• [Data block]
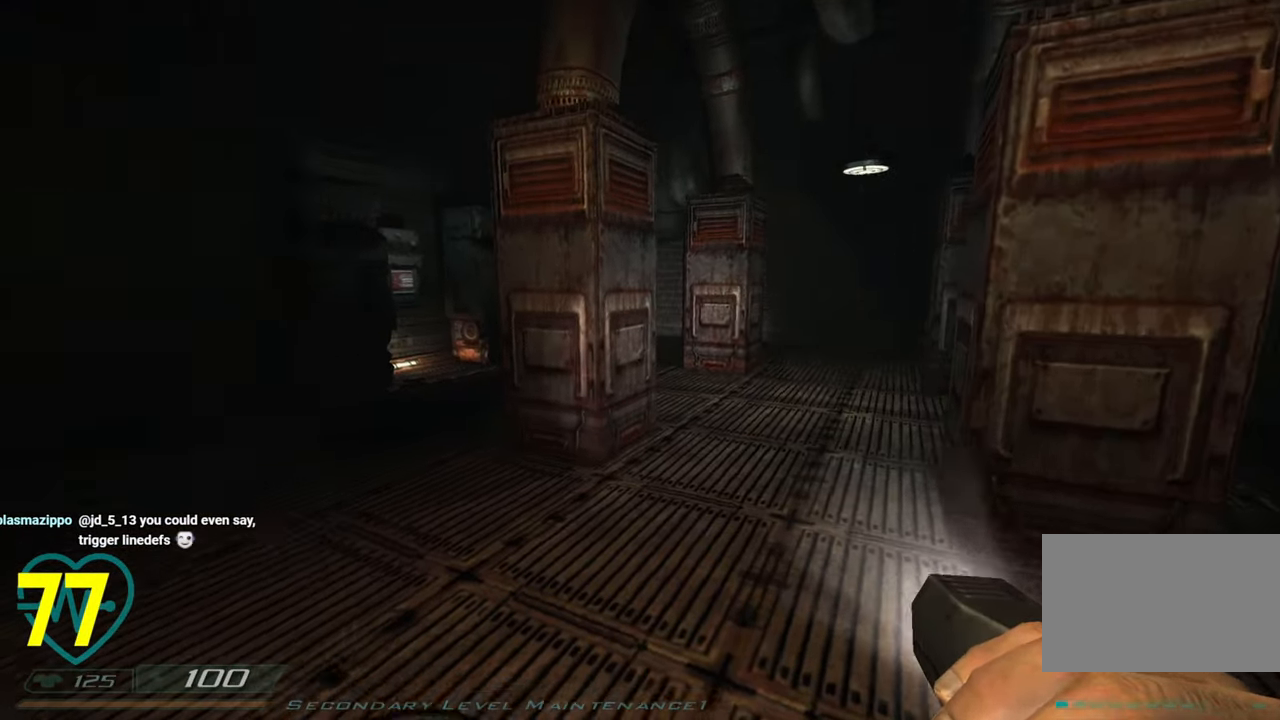
{"keys": ["d", "shift", "w"], "mouse": [], "mouse_move": "still", "events": [[33, "w", "down"], [166, "w", "up"], [216, "d", "down"], [216, "w", "down"], [400, "d", "up"], [450, "shift", "down"], [500, "d", "down"]]}
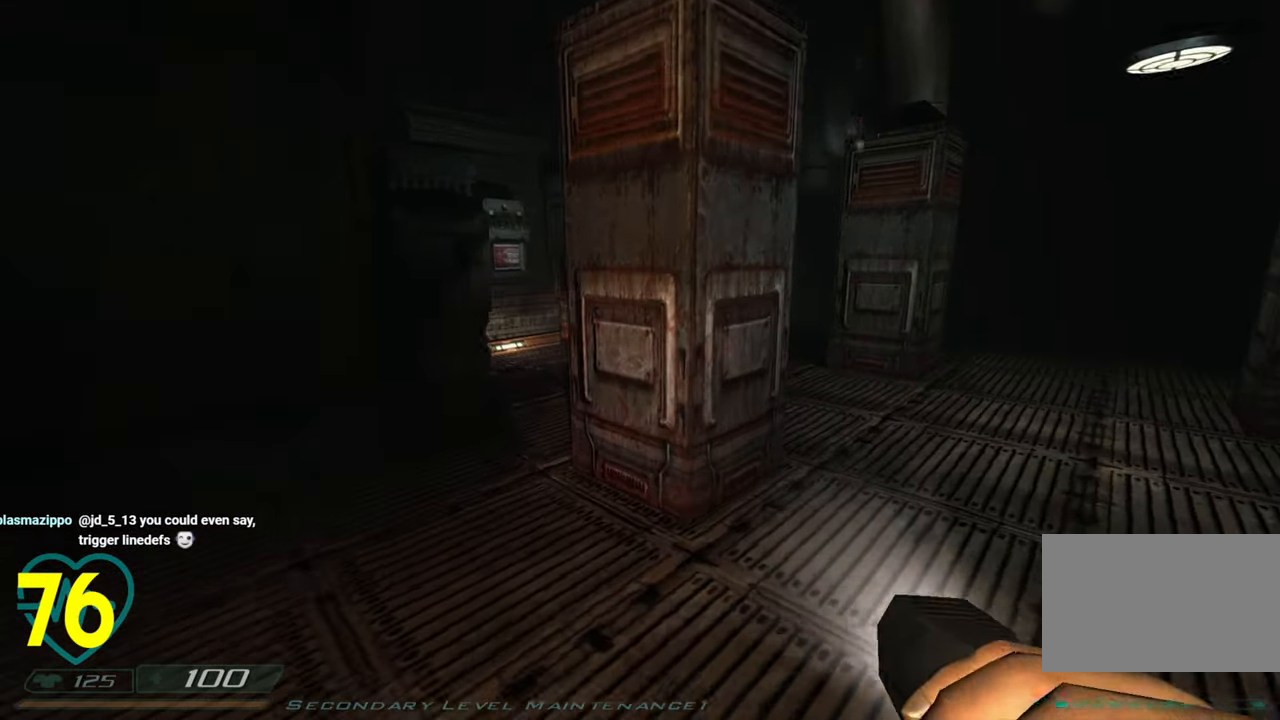
{"keys": [], "mouse": [], "mouse_move": "right", "events": [[216, "shift", "up"], [216, "w", "up"], [316, "d", "up"]]}
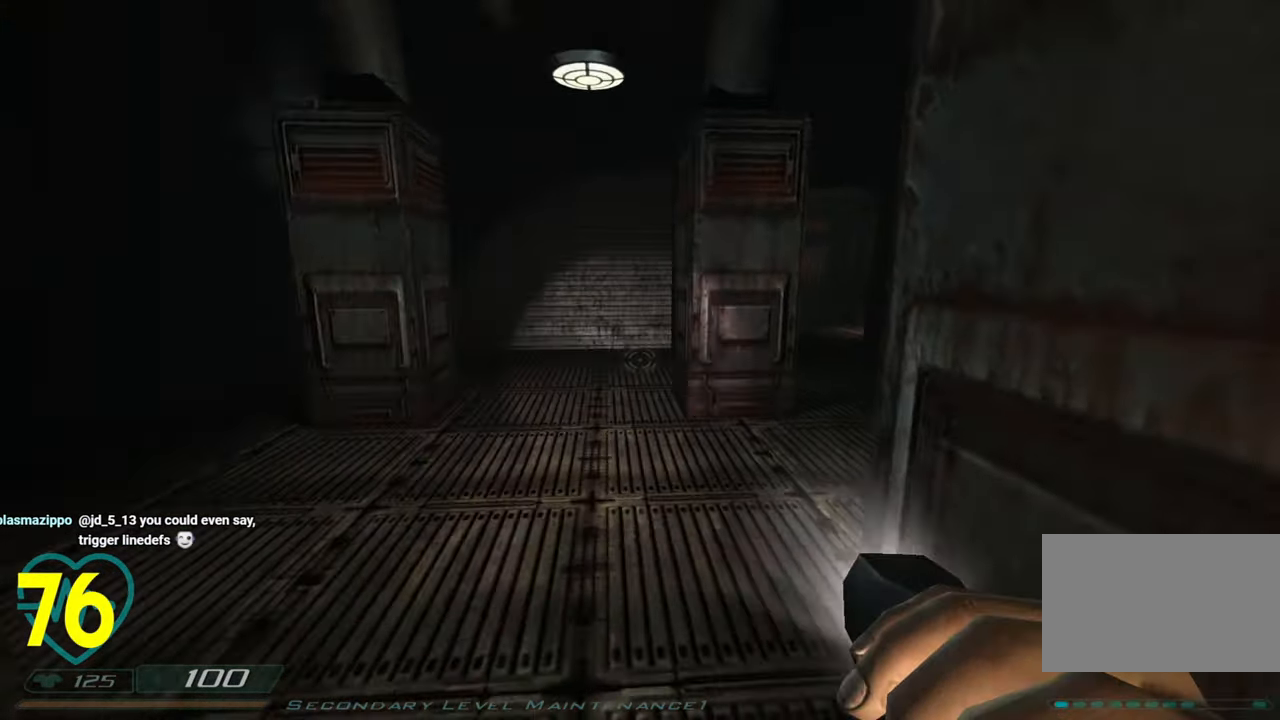
{"keys": ["w"], "mouse": [], "mouse_move": "right", "events": [[200, "2", "down"], [300, "2", "up"], [483, "w", "down"]]}
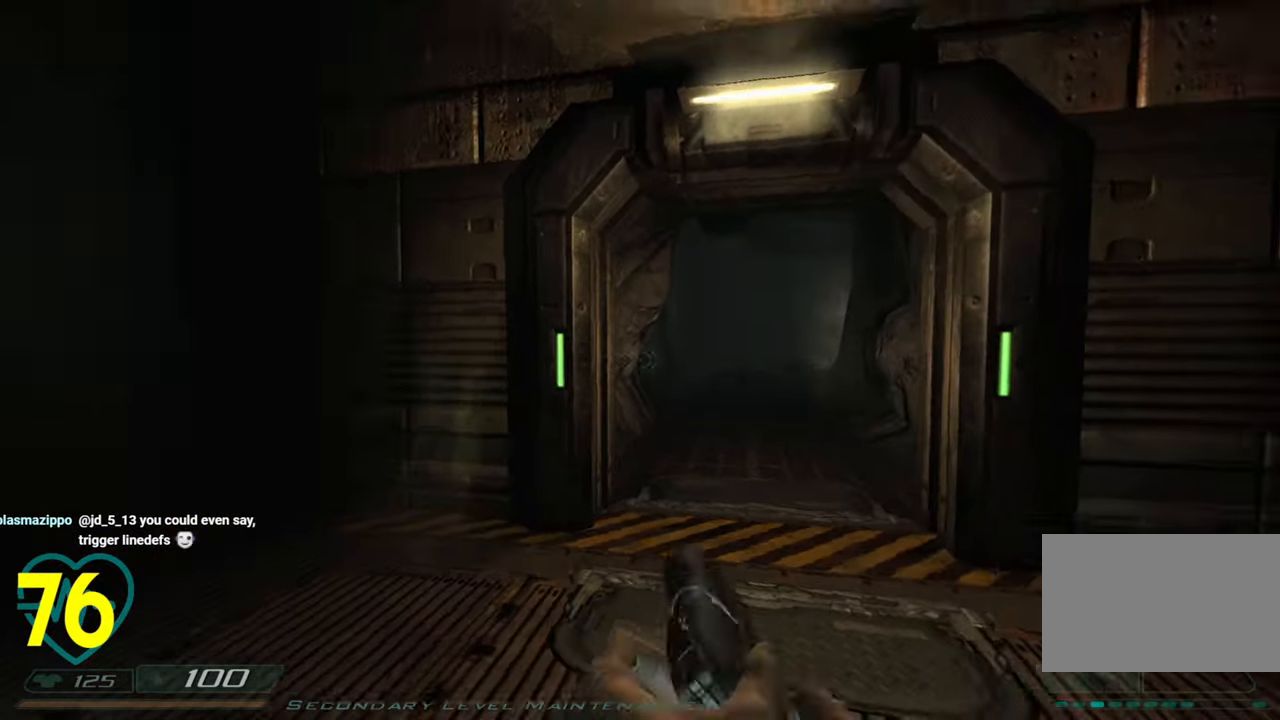
{"keys": [], "mouse": [], "mouse_move": "still", "events": [[450, "w", "up"]]}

• [What you will do] Your copy of the data should match it exactly, apart from the images, which are omitted.

• [Answer section]
{"keys": ["d", "shift", "w"], "mouse": [], "mouse_move": "still", "events": [[33, "w", "down"], [166, "w", "up"], [216, "d", "down"], [216, "w", "down"], [400, "d", "up"], [450, "shift", "down"], [500, "d", "down"]]}
{"keys": [], "mouse": [], "mouse_move": "right", "events": [[216, "shift", "up"], [216, "w", "up"], [316, "d", "up"]]}
{"keys": ["w"], "mouse": [], "mouse_move": "right", "events": [[200, "2", "down"], [300, "2", "up"], [483, "w", "down"]]}
{"keys": [], "mouse": [], "mouse_move": "still", "events": [[450, "w", "up"]]}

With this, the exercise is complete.